Job offers related to that field require a skill stack, that I have zero investment in. I'm also in my thirties, so starting from scratch isn't really an option. Someone else here from a similar background, who managed to get a foot into the Syn Bio industry?

edit: Should have mentioned, I'm currently living in Europe. Although I might give that up in order to break into the industry.

Companies like Benchling and TeselaGen hire software engineers.

Disclaimer: I'm an investor in TeselaGen.

There is a niche of companies that are starting to let software eat biology. It's one of the latecomers to utilize the improvements, but they do exist.

[My company is one - we have pure software engineers on our team, we build synthetic therapeutic proteins]

Check out companies like Zymergen, Benchling, Synthego, Bolt Threads, Gingko, Riffyn, & Teselagen.

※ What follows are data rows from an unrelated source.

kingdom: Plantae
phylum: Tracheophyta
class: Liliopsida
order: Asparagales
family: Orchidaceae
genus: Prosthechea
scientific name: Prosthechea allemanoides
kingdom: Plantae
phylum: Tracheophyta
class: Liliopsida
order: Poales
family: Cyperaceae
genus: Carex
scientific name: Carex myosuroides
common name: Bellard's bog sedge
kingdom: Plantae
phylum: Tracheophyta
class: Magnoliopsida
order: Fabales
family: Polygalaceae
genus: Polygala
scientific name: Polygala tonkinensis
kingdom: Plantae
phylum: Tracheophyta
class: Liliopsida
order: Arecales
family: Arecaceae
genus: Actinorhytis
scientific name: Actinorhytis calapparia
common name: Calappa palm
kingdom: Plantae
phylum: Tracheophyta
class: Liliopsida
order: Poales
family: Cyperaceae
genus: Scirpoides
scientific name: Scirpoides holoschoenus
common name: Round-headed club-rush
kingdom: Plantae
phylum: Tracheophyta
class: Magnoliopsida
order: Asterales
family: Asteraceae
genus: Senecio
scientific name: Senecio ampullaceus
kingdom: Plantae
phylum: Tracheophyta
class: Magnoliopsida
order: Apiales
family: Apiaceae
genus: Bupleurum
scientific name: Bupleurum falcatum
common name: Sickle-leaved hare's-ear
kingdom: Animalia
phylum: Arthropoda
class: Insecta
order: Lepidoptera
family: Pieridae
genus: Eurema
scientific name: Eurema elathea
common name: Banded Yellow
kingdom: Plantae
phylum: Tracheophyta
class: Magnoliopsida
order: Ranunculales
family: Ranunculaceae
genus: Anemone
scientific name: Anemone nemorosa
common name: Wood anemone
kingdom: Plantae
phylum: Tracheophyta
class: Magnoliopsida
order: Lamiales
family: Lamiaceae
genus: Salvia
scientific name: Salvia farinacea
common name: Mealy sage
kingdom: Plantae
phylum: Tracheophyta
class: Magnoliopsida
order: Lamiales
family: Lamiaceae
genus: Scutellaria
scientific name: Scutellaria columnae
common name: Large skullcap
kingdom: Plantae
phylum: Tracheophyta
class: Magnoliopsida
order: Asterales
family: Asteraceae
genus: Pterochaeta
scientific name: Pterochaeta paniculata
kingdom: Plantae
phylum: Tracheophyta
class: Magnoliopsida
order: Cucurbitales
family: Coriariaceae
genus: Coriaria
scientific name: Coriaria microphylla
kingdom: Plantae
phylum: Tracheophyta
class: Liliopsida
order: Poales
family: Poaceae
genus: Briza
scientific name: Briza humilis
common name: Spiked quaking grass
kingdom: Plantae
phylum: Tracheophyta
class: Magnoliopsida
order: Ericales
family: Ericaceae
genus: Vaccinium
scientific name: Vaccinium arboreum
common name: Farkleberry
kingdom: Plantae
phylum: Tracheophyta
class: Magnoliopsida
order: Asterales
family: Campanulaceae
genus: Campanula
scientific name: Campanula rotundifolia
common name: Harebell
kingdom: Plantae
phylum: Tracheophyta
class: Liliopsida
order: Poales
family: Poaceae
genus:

In terms of pure software, helping open source scientific libraries, image processing for science, and genomics software would help out what is otherwise an under-funded field.

We're actively hiring SWEs now. Particularly folks with your experience level. The opportunities for software engineering at the intersection of bio, materials and computing are mind-bogglingly challenging, fun and satisfying. Send your inquiries to join@riffyn.com
It mystifies me how often Amyris is omitted from posts about synbio. Sure it's not a hot startup, but it has commercialized more molecules than anybody in the industry (and possibly as many as everybody else combined).